A troubling interpretation

In a comment on the blog Titus 1:9, Ephraim Radner, a member of the Covenant Design Group, has suggested that the word “Church” was used in the Ridley Cambridge Draft of the Anglican Covenant rather than the word “province” to provide for the possibility that schismatic churches and individual dioceses could “request recognition and participation” in the covenant. He writes:

Dr. Noll asks one of the question very much in some peoples minds. The answer is that the word church is not carefully defined because it would have been overly limiting of a number of potential situations we did not feel it was wise to constrain in advance, including churches now in a relationship of ecumenical partnership, as well as future uniting churches, currently extra-jurisdictional dioceses, or future ones, etc.. The specific issue of ACNA or an individual diocese in a non-covenanting province was placed on the table, discussed at length, and we agreed that no limitation on this possibility would be defined. I.e., of course ACNA or siuch a diocese can sign and formally request recognition and participation.”

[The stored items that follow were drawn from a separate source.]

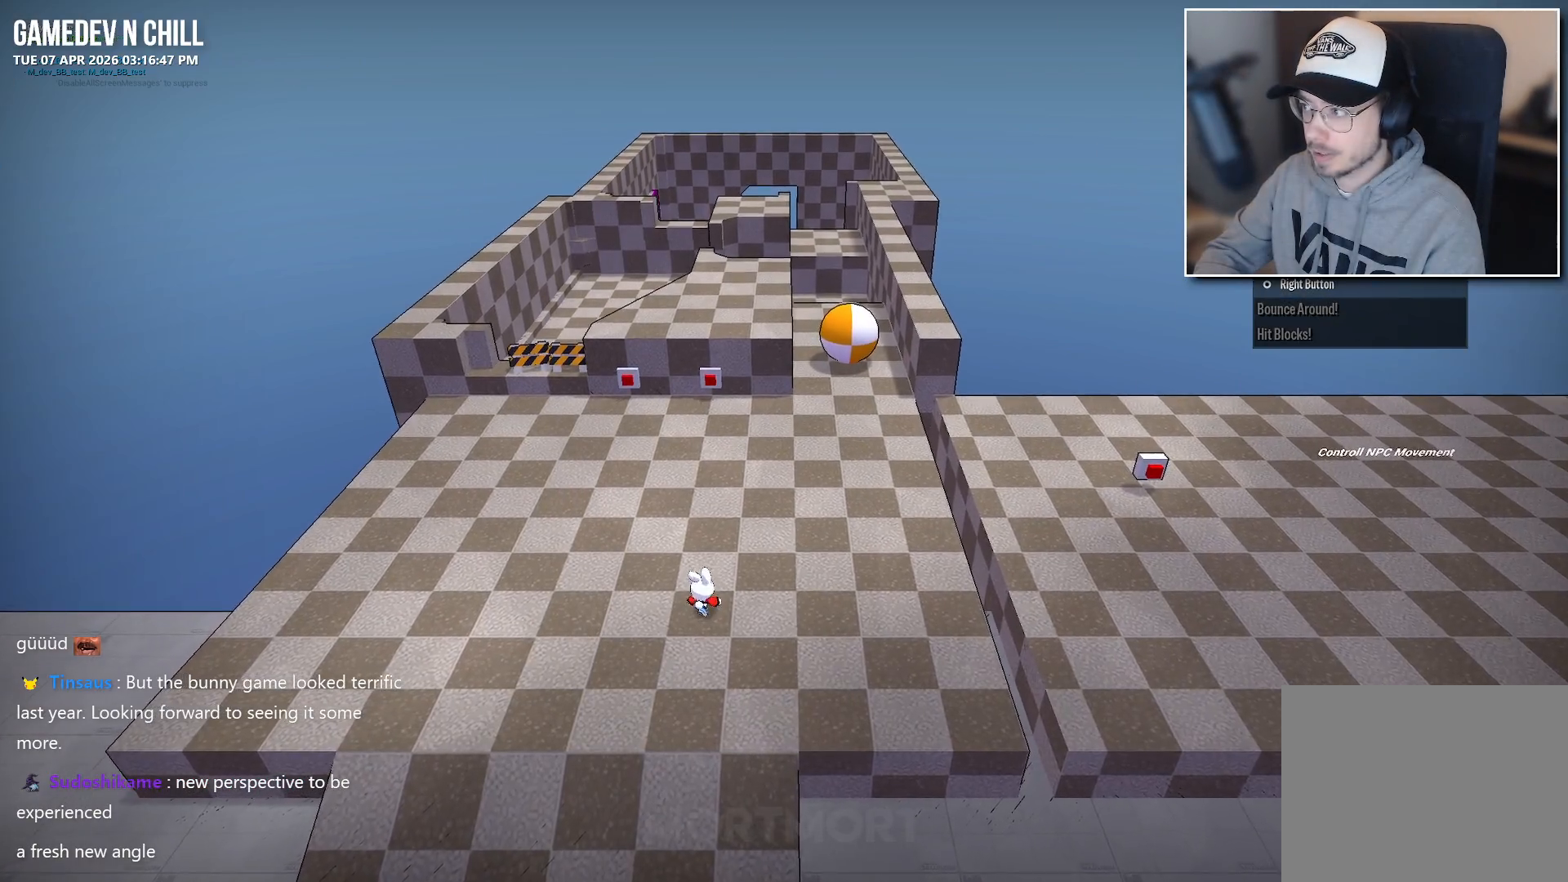
{"buttons": [], "left_stick": "up-right", "right_stick": "up", "events": []}
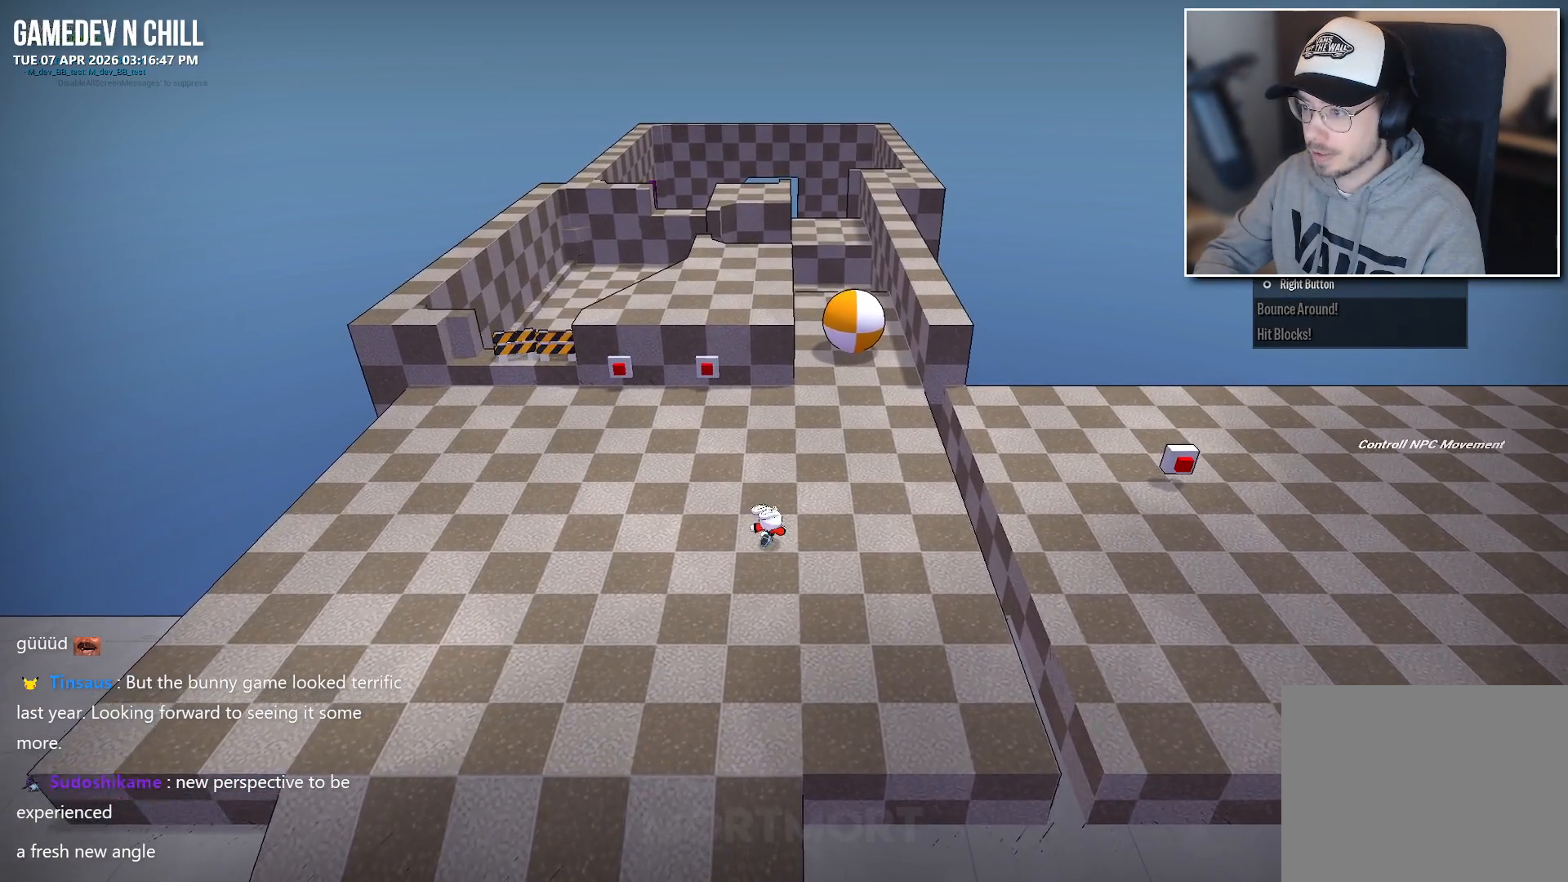
{"buttons": [], "left_stick": "up-left", "right_stick": "up", "events": [[167, "left_stick", "up"], [433, "left_stick", "up-left"]]}
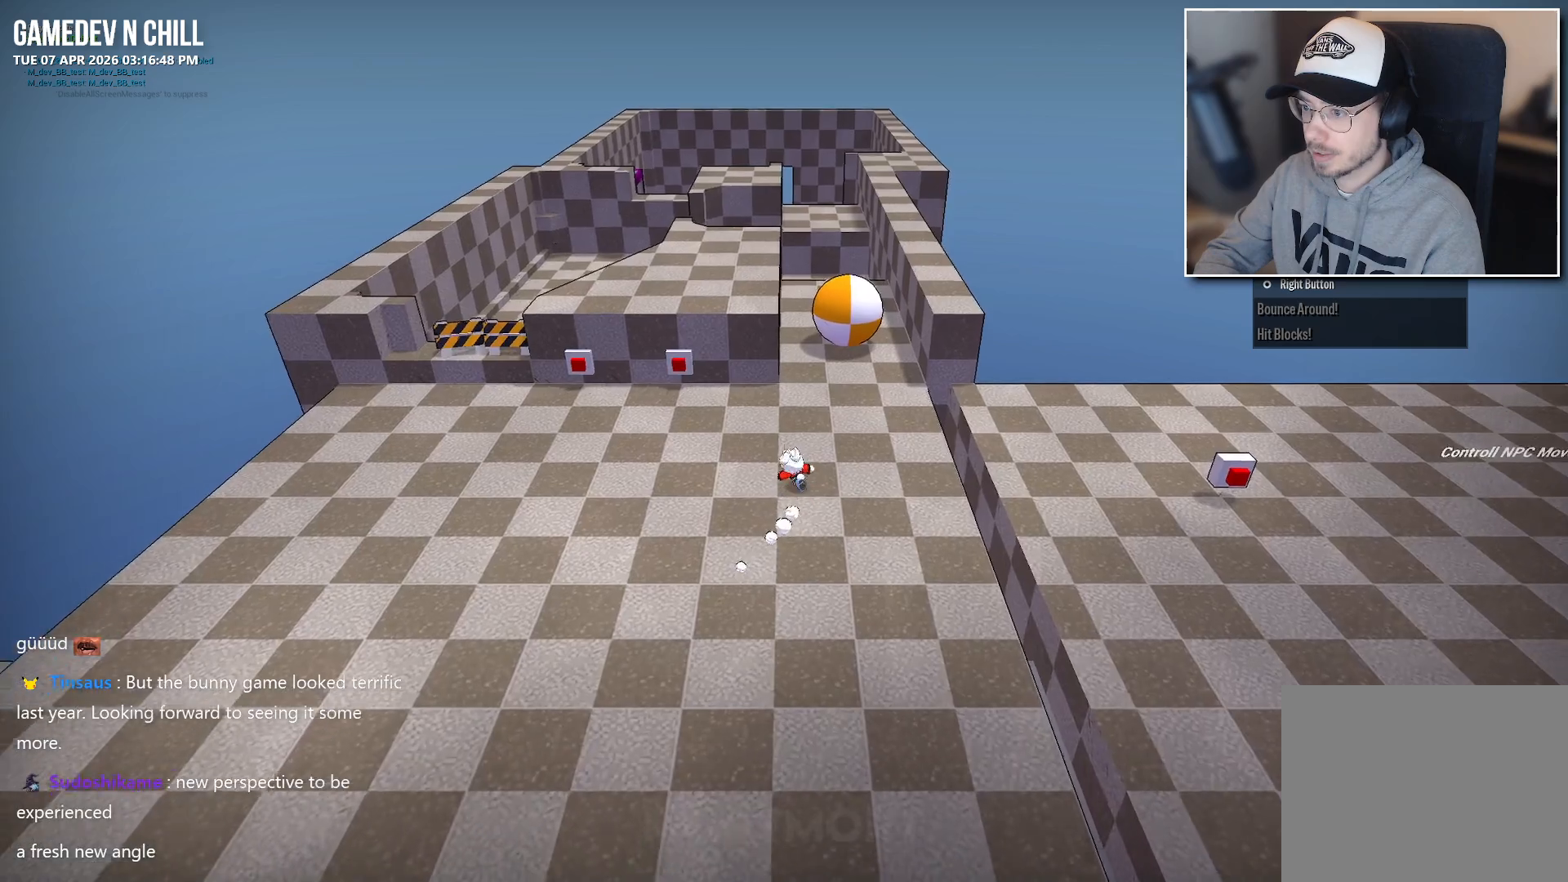
{"buttons": [], "left_stick": "down", "right_stick": "center", "events": [[17, "left_stick", "left"], [283, "left_stick", "down-left"], [317, "right_stick", "center"], [417, "left_stick", "down"]]}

This gives rise to three questions:

If the purpose of the covenant is to bring greater unity to the Communion–rather than to break provinces into ideological camps–why allow a piecemeal approach to membership that is likely to encourage provincial fragmentation Communion-wide?

Is the purpose of the covenant is to bring greater unity to the Communion, or is it an attempt to encourage conservative dioceses in liberal provinces to form “church within a church” arrangements that are legitimized by communion with the See of Canterbury? This certainly wasn’t my view yesterday when I was willing to read the document on its merits, but Radner’s enlightening comments now have me wondering if I was being naive.

And finally, to put this quite simply, if Radner is reflecting the design group’s deliberations accurately, can we trust them? When I read the word “Church” –note the capital C–in the Ridley Cambridge Draft of the covenant, I assumed it meant province. A number of people have informed the Anglican Communion office that they are tired of having their Churches referred to as provinces, because, to their mind, it suggests that the Communion is the ecclesial version of the British Empire, and that member “Churches” have legitimacy only in so far as they are “provinces” of the Communion. I was assuming the Covenant Design Group was responding to this sensitivity, and thought this assumption was buttressed by the explicit recognition of provincial autonomy at various places in the text. Now, assuming Radner’s accuracy, I learn that “Church” was “not carefully defined” on purpose, and that the CDG envisioned scenarios in which schismatic churches and individual dioceses could “formally request recognition and participation” in the covenant, but felt no need to say so explicitly. To learn that important fact, it was necessary to follow the comments of a former director of the Institute on Religion and Democracy on a conservative Anglican blog.

I am wondering what other words in the Ridley Cambridge Draft have hidden definitions and when a member of the Covenant Design Group will disclose them to us. This covenant should not be approved by the Anglican Consultative Council unless the word “Church” is defined–openly–to everyone’s satisfaction.

(I should make clear that I know and trust a few members of the Covenant Design Group, so I find what the Rev. Radner is saying particularly puzzling.)